• **Goal of the exercise**: If a line below contains the string "owner", return that line.

• **Supplied data**:
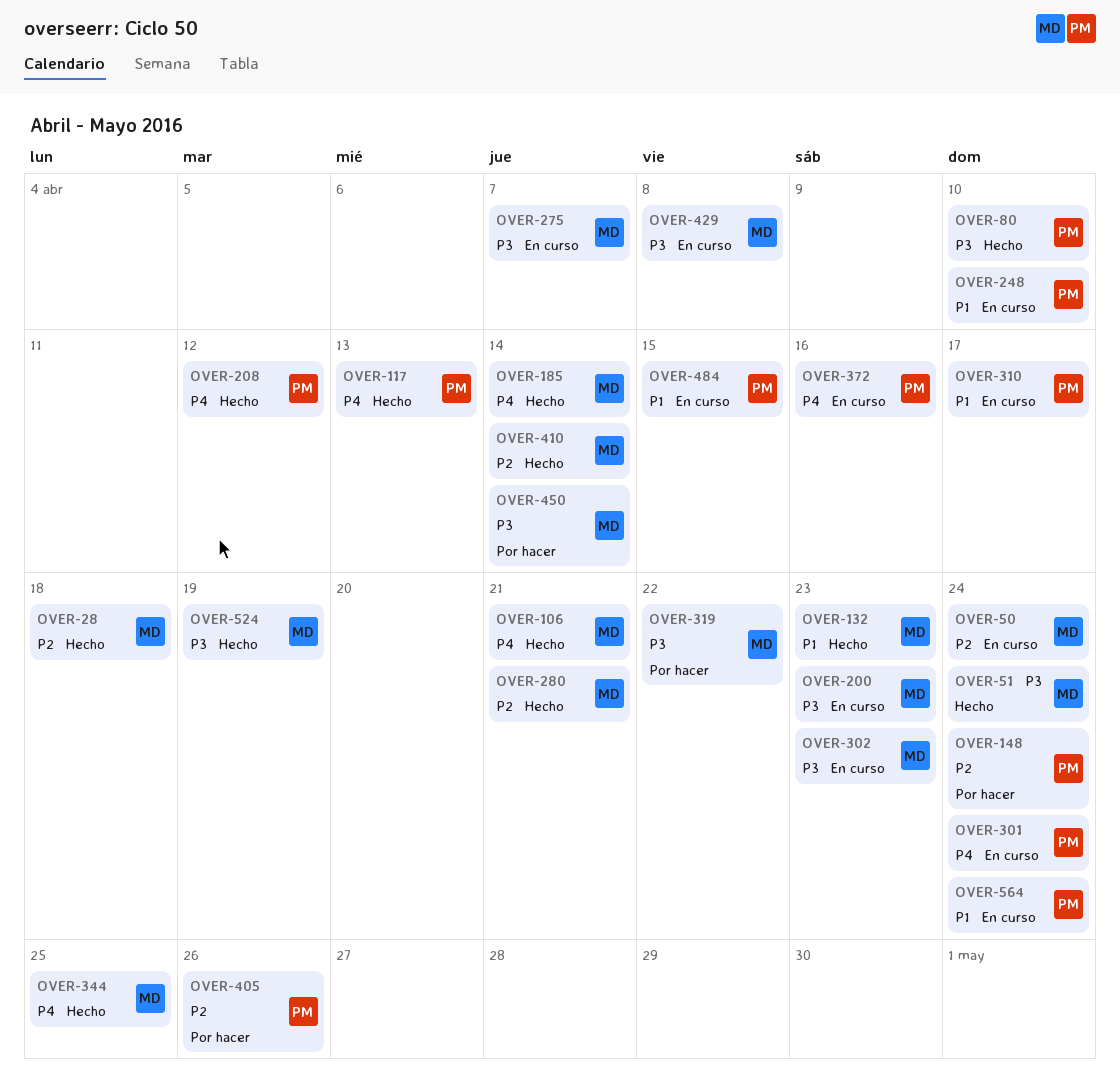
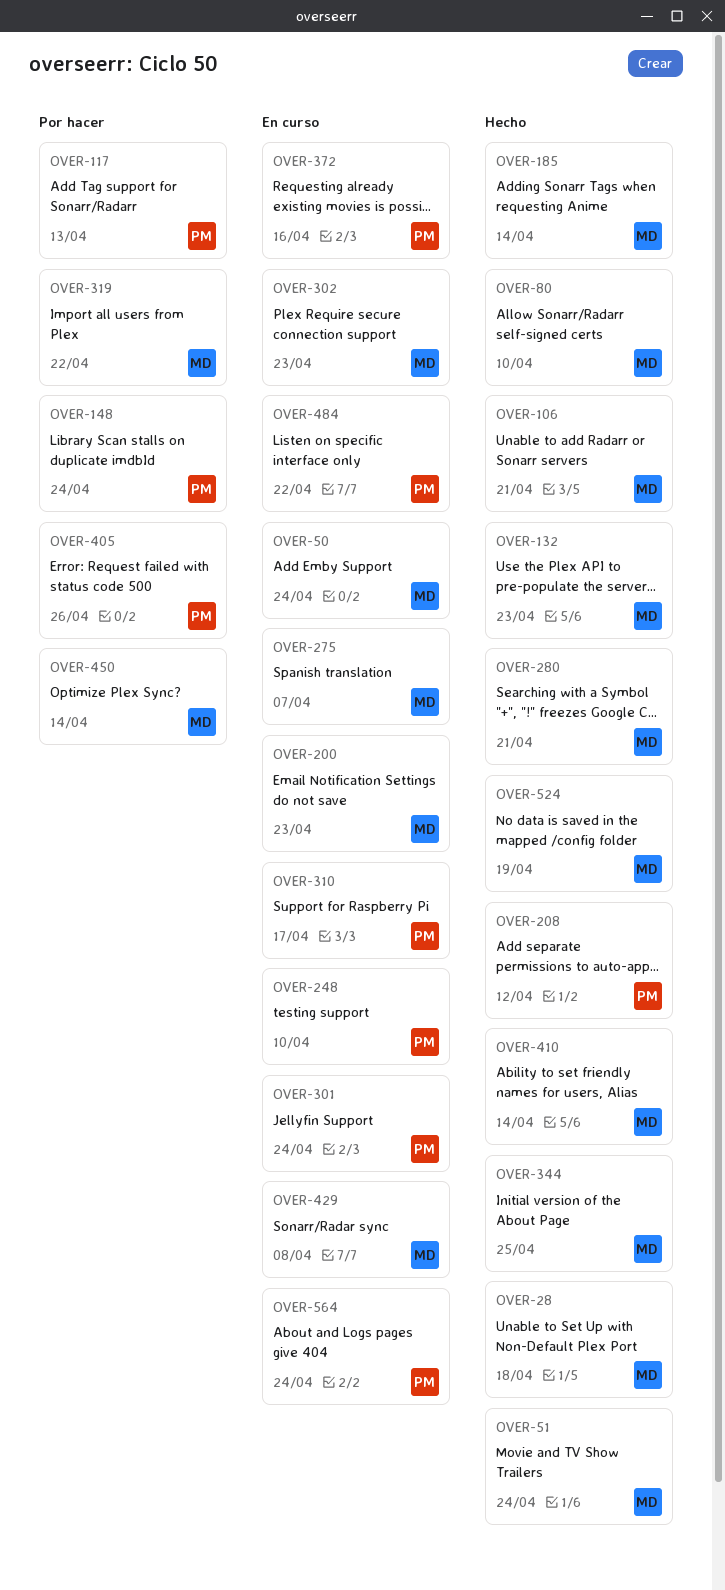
OVER-80, owner: PM -> MD
OVER-117, status: Hecho -> Por hacer
OVER-484, due: Apr 15 -> Apr 22

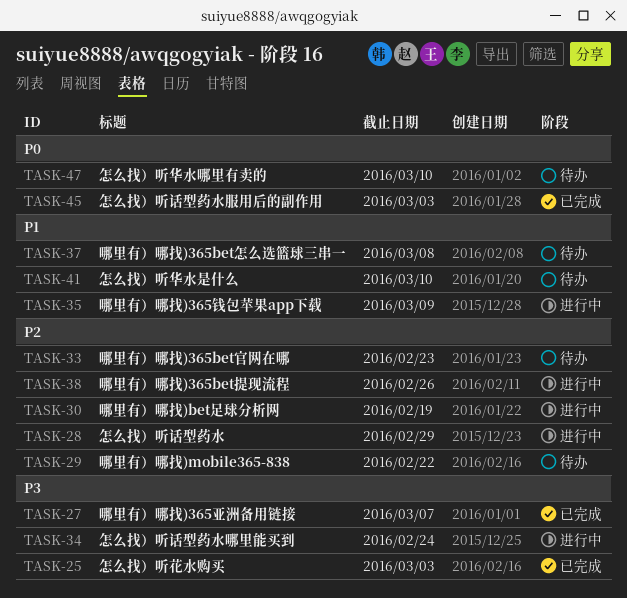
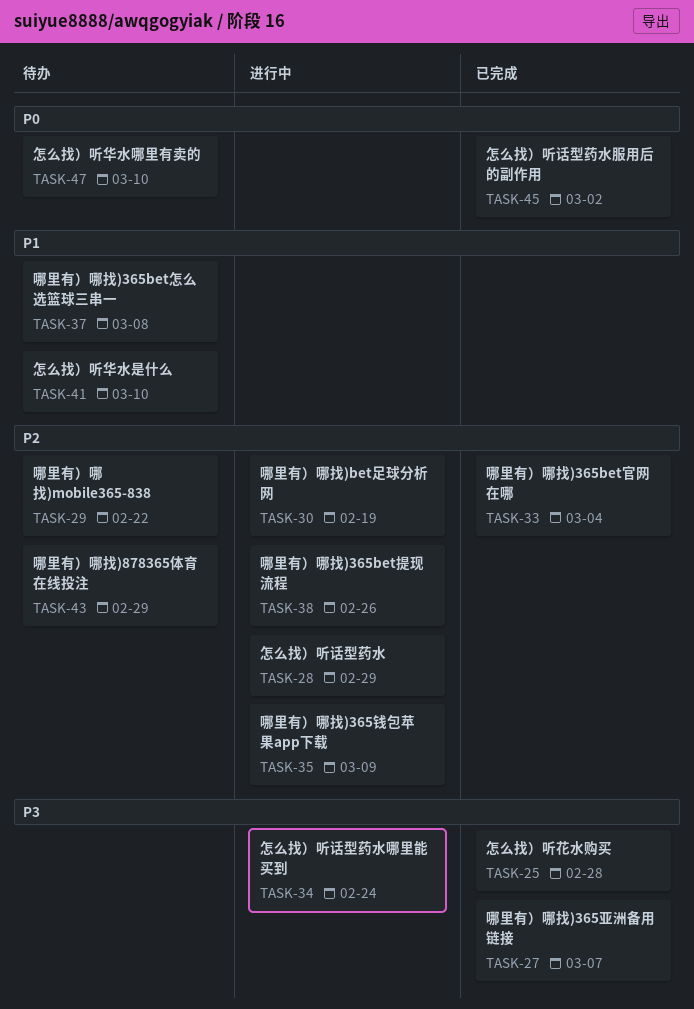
TASK-25, due: Mar 3 -> Feb 28
TASK-33, status: 待办 -> 已完成
TASK-33, due: Feb 23 -> Mar 4
TASK-35, priority: P1 -> P2
TASK-43: none -> present
TASK-45, due: Mar 3 -> Mar 2

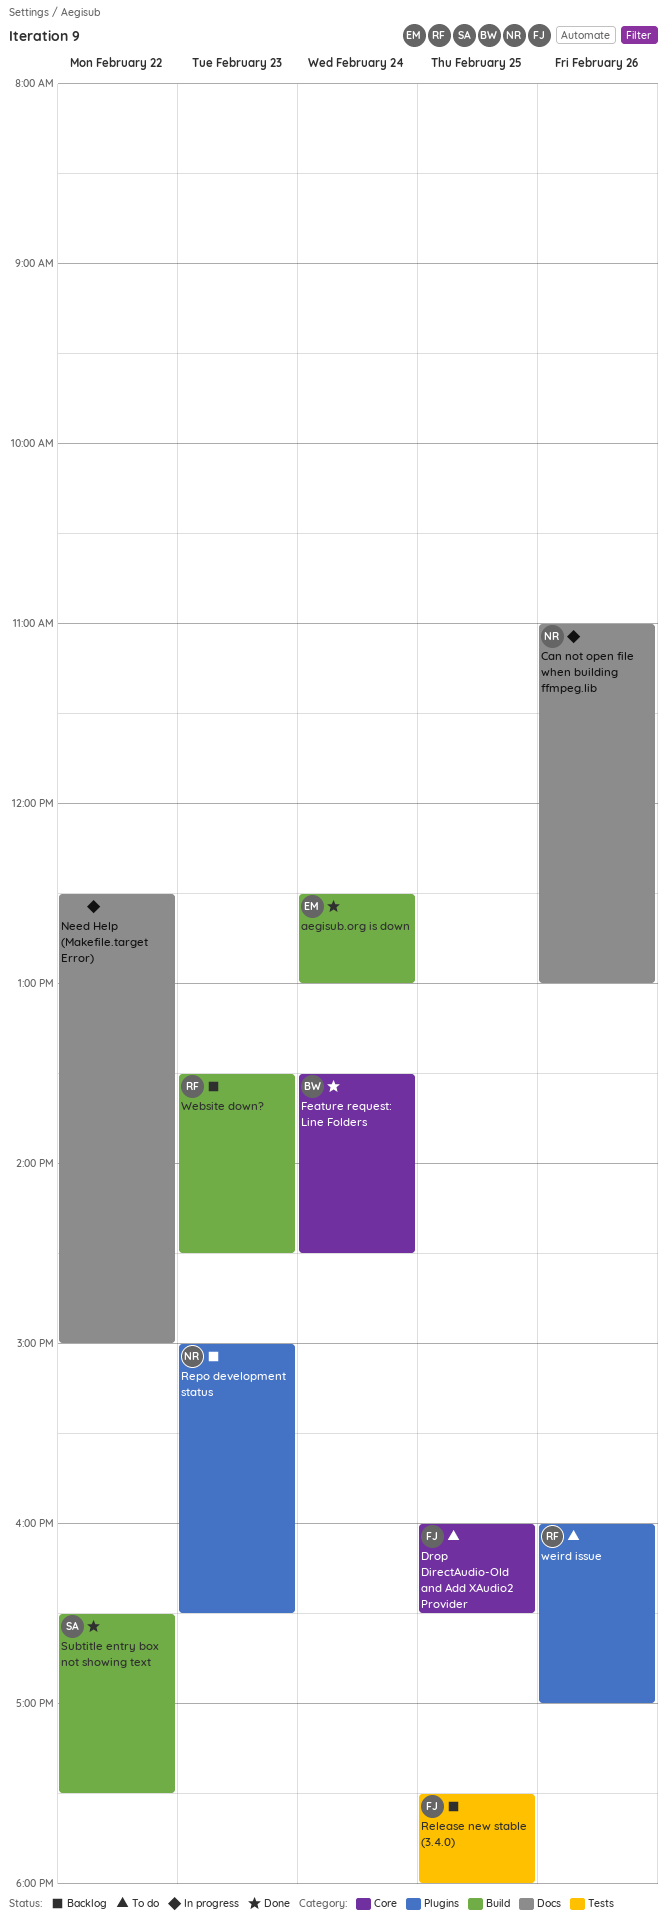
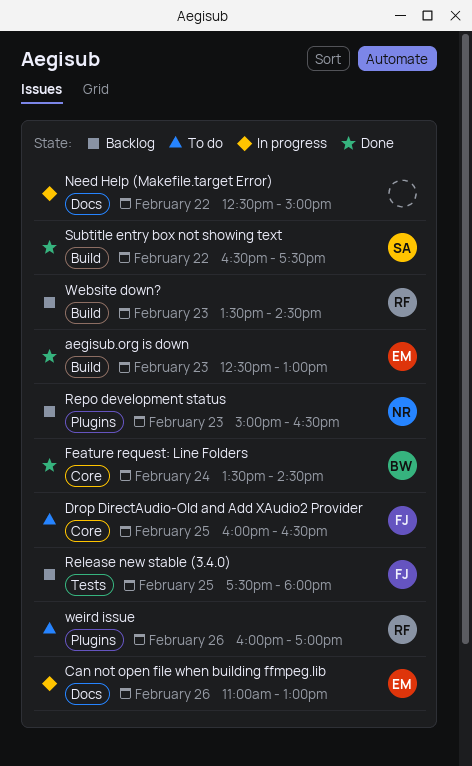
aegisub.org is down, day: Feb 24 -> Feb 23
Can not open file when building ffmpeg.lib, owner: NR -> EM

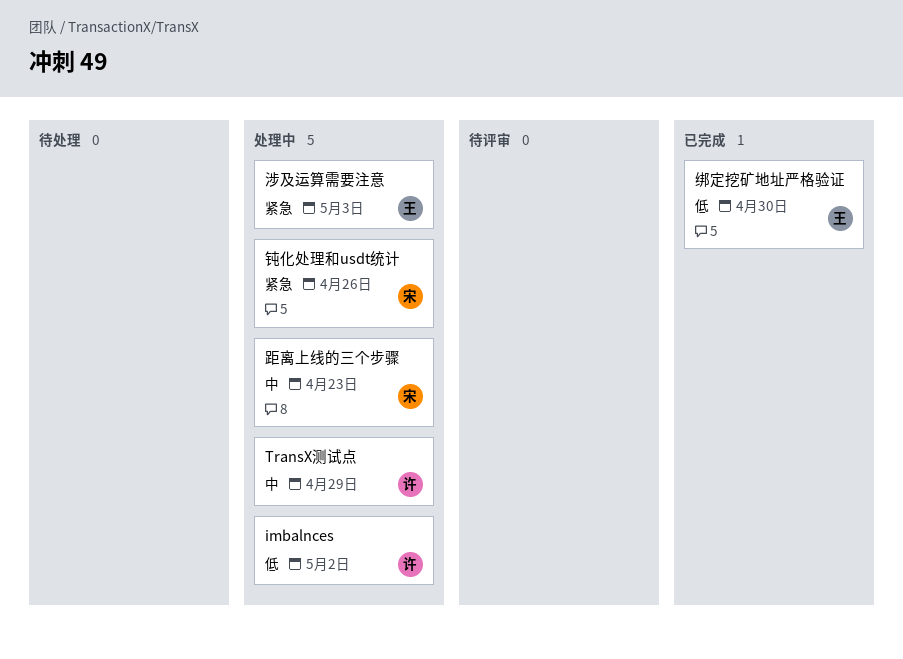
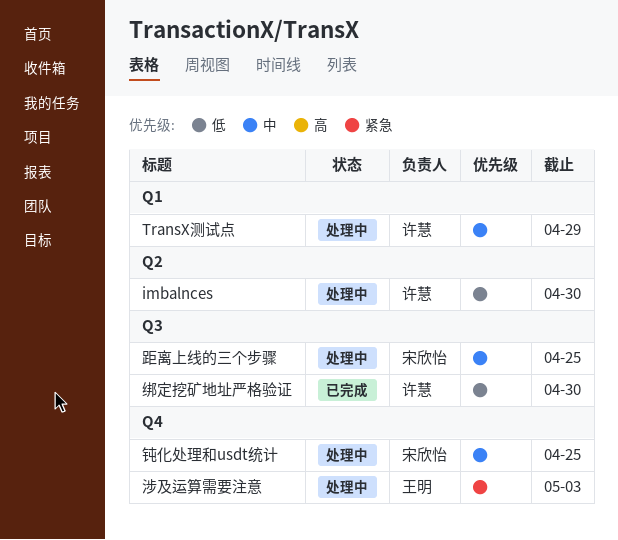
imbalnces, due: May 2 -> Apr 30
绑定挖矿地址严格验证, owner: 王明 -> 许慧
距离上线的三个步骤, due: Apr 23 -> Apr 25
钝化处理和usdt统计, priority: 紧急 -> 中
钝化处理和usdt统计, due: Apr 26 -> Apr 25

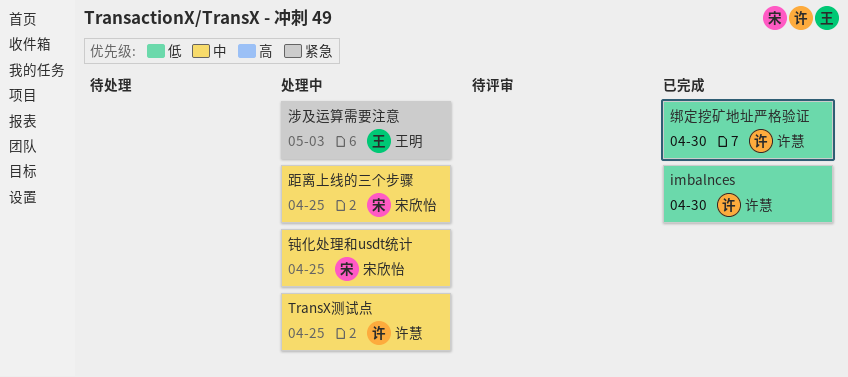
imbalnces, status: 处理中 -> 已完成
TransX测试点, due: Apr 29 -> Apr 25

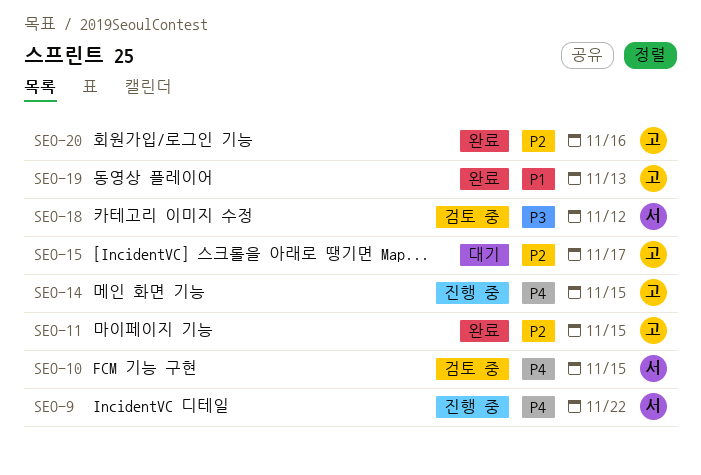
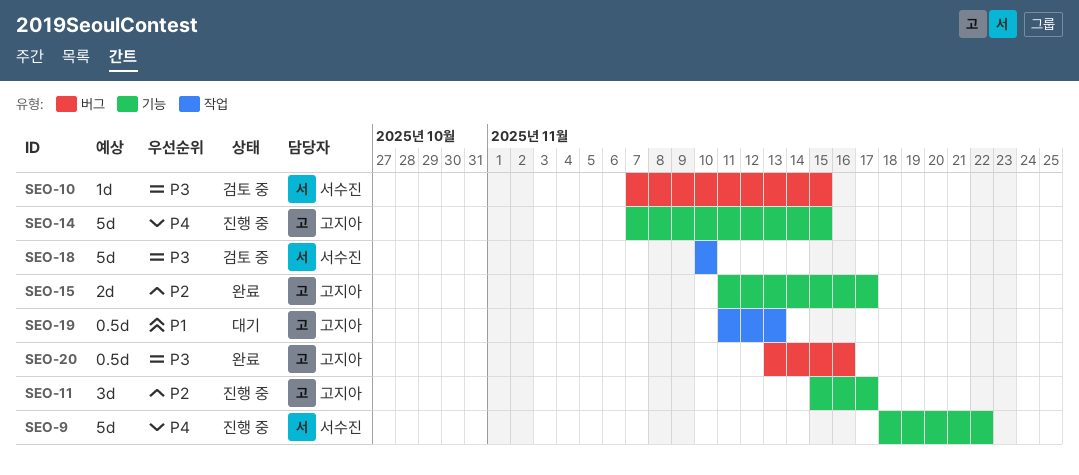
SEO-10, priority: P4 -> P3
SEO-11, status: 완료 -> 진행 중
SEO-11, due: Nov 15 -> Nov 17
SEO-15, status: 대기 -> 완료
SEO-18, due: Nov 12 -> Nov 10
SEO-19, status: 완료 -> 대기
SEO-20, priority: P2 -> P3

• **Written response**:
OVER-80, owner: PM -> MD
Can not open file when building ffmpeg.lib, owner: NR -> EM
绑定挖矿地址严格验证, owner: 王明 -> 许慧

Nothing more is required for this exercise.